_ISTRUZIONE_
Ricopia senza alcuna modifica le righe del materiale che vanno dalla riga con "retailers needing to" fino alla riga con "We hope this", inclusa quest'ultima.

_MATERIALE_
|---|
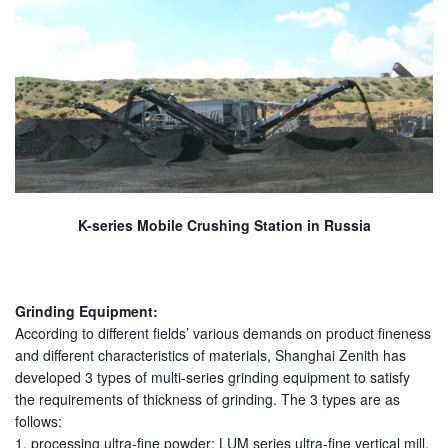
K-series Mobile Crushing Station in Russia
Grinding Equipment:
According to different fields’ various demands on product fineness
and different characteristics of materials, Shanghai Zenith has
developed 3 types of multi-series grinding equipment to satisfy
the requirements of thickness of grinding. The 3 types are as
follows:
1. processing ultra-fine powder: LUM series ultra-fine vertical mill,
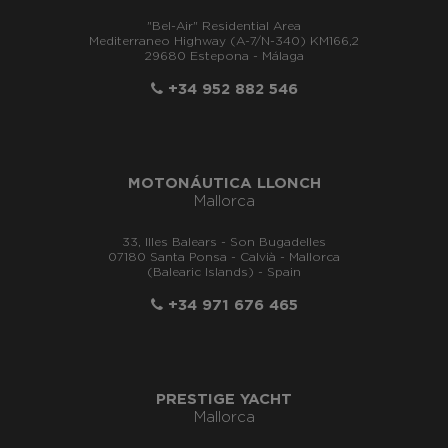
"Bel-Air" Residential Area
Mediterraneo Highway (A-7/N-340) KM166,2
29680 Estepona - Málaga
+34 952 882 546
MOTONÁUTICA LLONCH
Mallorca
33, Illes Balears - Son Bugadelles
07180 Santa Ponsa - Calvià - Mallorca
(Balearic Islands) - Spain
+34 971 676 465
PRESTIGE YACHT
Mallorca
|---|
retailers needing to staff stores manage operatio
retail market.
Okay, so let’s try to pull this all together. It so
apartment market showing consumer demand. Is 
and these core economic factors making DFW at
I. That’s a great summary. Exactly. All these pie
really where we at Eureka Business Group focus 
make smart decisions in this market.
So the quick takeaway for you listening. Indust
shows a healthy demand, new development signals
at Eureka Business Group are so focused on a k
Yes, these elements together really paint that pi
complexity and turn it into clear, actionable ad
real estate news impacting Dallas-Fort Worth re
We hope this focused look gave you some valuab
|---|
_SOLUZIONE_
retailers needing to staff stores manage operatio
retail market.
Okay, so let’s try to pull this all together. It so
apartment market showing consumer demand. Is 
and these core economic factors making DFW at
I. That’s a great summary. Exactly. All these pie
really where we at Eureka Business Group focus 
make smart decisions in this market.
So the quick takeaway for you listening. Indust
shows a healthy demand, new development signals
at Eureka Business Group are so focused on a k
Yes, these elements together really paint that pi
complexity and turn it into clear, actionable ad
real estate news impacting Dallas-Fort Worth re
We hope this focused look gave you some valuab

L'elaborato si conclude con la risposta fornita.